→ **WHAT YOU WILL DO**
According to the text on psychiatric disorders and cancer, what proportion of non-affective psychosis patients do recent estimates suggest are treated as out-patients only?

→ **SELECTED TEXT**
----------

Finally, the use of hospital discharge data to identify psychiatric disorders, while guaranteeing clinically identified problems, also limits results to problems severe enough to warrant hospital admission, e.g. recent estimates suggest that 25% of non-affective psychosis patients are treated as out-patients only.29 In the present study we captured individuals with mental illness severe enough to pose a danger to themselves, others, or both. More moderate mental health problems are likely to elicit associations with cancer that are lower in magnitude. Hospitalization rates also vary between psychiatric diagnoses, e.g. individuals with schizophrenia are more likely to be admitted to hospital than those with depression. However, it is reassuring that results for individual psychiatric diagnoses were similar to those for all diagnoses combined. The use of hospital admissions data also means that the age of onset of psychiatric disease may have been overestimated. This restriction will have no impact on analyses based on Method 2, which simply compared men with and without diagnosis, but may have led to additional exclusions in Method 1 and a longer “unexposed” period in Method 3, both of which may have exaggerated the impact of analytical strategy. However, it is clear from simulated data that even very small exclusions have a marked impact on the results.

Conclusion

The choice of analytical strategy has a strong impact on psychiatric disorder-cancer associations, which are complex and time-dependent. The exclusion of cancers predating psychiatric problems is common in this context, and may be reasonable if the timing of both events is clearly established; however, if psychiatric problems already exist but are not identified until after, or as a result of, cancer diagnosis, then these exclusions are not appropriate and the approach may be overly conservative. Moreover, this issue is not restricted to psychiatric disorder-cancer associations and similar problems may arise whenever an association is based on exposures and outcomes that both have potentially long induction periods. Recommendations and priorities for future research include: (a) separate analyses of cause-specific cancers to reflect distinct aetiology; (b) greater understanding of temporal relationships between psychiatric and cancer diagnoses; and (c) development of appropriate methods for dealing with issues of reverse causality when the exact timing of events is unclear. It is important that the true nature of the association between psychiatric disorders and cancer be established before further discussion of mechanisms takes place.

Acknowledgments

source of funding: David Batty has a Wellcome Trust Fellowship which also supports Elise Whitley. The Centre for Cognitive Ageing and Cognitive Epidemiology is supported by the Biotechnology and Biological Sciences Research Council, the Engineering and Physical Sciences Research Council, the Economic and Social Research Council, the MRC, and the University of Edinburgh as part of the cross-council Lifelong Health and Wellbeing initiative. Finn Rasmussen is funded by the Swedish Council for Working Life and Social Research.

----------

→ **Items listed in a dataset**
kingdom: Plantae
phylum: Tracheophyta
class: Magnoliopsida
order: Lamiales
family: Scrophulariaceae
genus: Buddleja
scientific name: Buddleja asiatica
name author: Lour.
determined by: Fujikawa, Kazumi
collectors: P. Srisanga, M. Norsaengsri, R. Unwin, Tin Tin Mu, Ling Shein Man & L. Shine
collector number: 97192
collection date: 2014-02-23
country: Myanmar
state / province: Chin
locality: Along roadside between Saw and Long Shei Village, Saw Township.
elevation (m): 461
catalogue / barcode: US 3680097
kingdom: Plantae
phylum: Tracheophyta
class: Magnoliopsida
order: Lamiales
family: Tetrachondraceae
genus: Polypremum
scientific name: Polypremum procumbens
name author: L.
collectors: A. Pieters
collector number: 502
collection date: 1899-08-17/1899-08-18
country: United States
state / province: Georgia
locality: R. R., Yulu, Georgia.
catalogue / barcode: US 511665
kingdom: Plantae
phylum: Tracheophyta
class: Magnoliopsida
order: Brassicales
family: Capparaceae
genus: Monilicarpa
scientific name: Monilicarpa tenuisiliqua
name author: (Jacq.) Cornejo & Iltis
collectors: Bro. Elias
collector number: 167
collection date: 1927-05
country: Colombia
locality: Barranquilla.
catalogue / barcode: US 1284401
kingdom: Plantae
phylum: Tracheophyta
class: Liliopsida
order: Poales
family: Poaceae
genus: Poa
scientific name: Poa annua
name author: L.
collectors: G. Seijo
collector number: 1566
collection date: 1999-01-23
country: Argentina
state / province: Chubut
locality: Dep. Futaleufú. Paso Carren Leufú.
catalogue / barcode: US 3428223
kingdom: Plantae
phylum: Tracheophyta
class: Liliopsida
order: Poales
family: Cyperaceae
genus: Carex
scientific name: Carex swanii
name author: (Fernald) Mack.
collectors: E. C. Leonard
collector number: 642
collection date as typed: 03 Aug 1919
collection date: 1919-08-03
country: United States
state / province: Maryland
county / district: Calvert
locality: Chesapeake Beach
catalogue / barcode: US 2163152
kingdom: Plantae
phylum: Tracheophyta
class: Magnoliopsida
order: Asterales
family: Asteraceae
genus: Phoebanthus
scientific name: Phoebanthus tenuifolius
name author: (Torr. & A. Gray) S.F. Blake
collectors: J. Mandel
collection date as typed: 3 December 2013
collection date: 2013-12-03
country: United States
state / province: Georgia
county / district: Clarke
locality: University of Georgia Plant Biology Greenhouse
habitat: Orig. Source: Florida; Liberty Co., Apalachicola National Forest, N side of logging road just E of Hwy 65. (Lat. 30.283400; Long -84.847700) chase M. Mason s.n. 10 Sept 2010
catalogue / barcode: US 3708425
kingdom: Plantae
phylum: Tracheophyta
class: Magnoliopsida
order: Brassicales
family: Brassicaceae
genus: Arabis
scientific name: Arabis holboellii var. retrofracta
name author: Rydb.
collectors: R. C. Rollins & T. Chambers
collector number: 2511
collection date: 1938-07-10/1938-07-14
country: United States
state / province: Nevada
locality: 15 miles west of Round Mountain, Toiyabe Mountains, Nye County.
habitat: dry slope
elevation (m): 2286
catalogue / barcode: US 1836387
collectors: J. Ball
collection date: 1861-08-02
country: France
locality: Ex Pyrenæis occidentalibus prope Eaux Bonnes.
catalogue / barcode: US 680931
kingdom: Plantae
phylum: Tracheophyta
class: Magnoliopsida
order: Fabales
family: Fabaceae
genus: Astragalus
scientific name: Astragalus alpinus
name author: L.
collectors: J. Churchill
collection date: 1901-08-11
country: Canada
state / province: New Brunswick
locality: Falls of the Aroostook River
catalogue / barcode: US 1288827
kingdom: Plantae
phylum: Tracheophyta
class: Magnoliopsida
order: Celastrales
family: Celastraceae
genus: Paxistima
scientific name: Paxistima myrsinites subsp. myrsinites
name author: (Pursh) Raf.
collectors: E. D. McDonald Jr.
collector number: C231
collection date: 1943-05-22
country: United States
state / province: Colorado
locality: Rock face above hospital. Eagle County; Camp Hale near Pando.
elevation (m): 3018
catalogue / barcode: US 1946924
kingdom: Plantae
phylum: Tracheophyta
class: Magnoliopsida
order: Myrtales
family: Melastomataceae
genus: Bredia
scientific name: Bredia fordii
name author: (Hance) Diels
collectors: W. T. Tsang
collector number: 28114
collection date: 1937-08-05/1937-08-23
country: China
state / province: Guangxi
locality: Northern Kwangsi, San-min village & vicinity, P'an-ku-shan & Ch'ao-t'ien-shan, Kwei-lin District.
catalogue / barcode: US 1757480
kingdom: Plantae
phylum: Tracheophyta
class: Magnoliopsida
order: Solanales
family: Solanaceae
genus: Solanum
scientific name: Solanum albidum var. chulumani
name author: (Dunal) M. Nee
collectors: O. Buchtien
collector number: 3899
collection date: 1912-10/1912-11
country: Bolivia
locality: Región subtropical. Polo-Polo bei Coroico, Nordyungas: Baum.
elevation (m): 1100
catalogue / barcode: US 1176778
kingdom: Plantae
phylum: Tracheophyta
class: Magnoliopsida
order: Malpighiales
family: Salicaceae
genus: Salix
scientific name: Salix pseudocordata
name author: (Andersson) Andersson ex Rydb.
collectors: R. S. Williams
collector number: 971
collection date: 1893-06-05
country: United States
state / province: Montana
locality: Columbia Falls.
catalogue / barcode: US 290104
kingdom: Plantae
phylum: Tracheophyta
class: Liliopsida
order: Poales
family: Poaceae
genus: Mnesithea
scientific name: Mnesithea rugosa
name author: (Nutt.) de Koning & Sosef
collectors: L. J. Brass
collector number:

----------

→ **RESPONSE**
25%